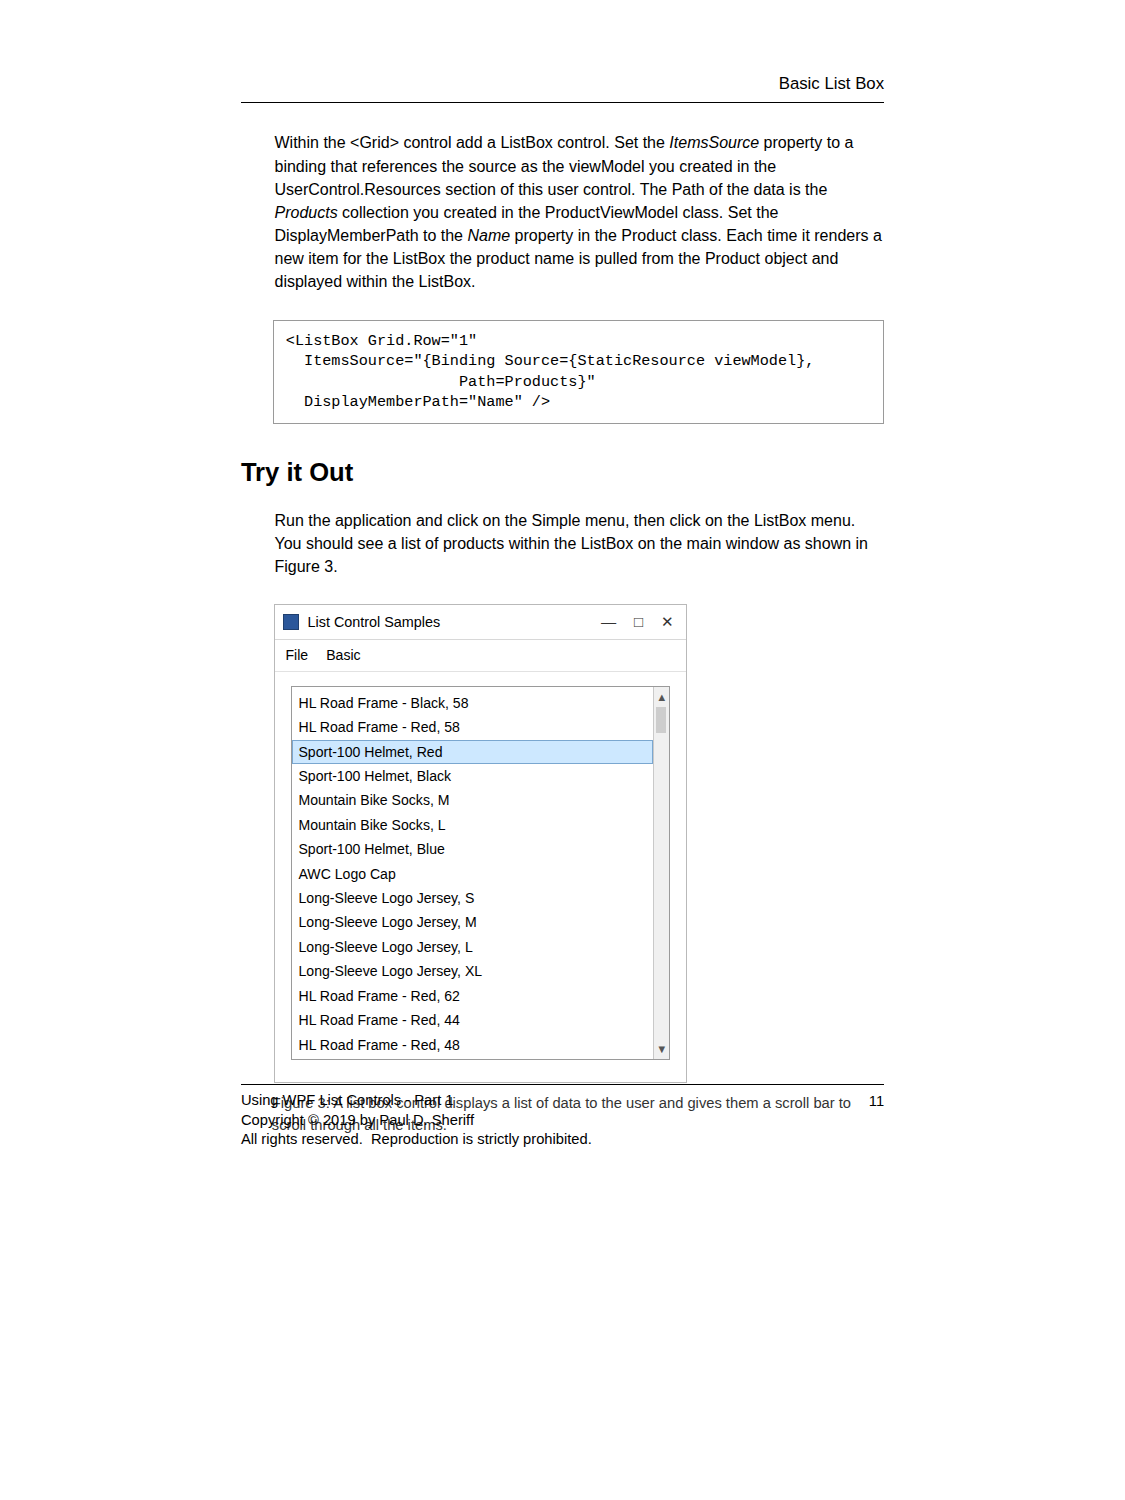Basic List Box
Within the <Grid> control add a ListBox control. Set the ItemsSource property to a binding that references the source as the viewModel you created in the UserControl.Resources section of this user control. The Path of the data is the Products collection you created in the ProductViewModel class. Set the DisplayMemberPath to the Name property in the Product class. Each time it renders a new item for the ListBox the product name is pulled from the Product object and displayed within the ListBox.
<ListBox Grid.Row="1" ItemsSource="{Binding Source={StaticResource viewModel}, Path=Products}" DisplayMemberPath="Name" />
Try it Out
Run the application and click on the Simple menu, then click on the ListBox menu. You should see a list of products within the ListBox on the main window as shown in Figure 3.
List Control Samples
—□✕
File Basic
HL Road Frame - Black, 58
HL Road Frame - Red, 58
Sport-100 Helmet, Red
Sport-100 Helmet, Black
Mountain Bike Socks, M
Mountain Bike Socks, L
Sport-100 Helmet, Blue
AWC Logo Cap
Long-Sleeve Logo Jersey, S
Long-Sleeve Logo Jersey, M
Long-Sleeve Logo Jersey, L
Long-Sleeve Logo Jersey, XL
HL Road Frame - Red, 62
HL Road Frame - Red, 44
HL Road Frame - Red, 48
▲
▼
Figure 3: A list box control displays a list of data to the user and gives them a scroll bar to scroll through all the items.
Using WPF List Controls - Part 1
Copyright © 2019 by Paul D. Sheriff
All rights reserved. Reproduction is strictly prohibited.
11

════

**Task prompt**
Tally how many lines of the data include the word "Road". Write the number and nothing else.

**Completed task**
5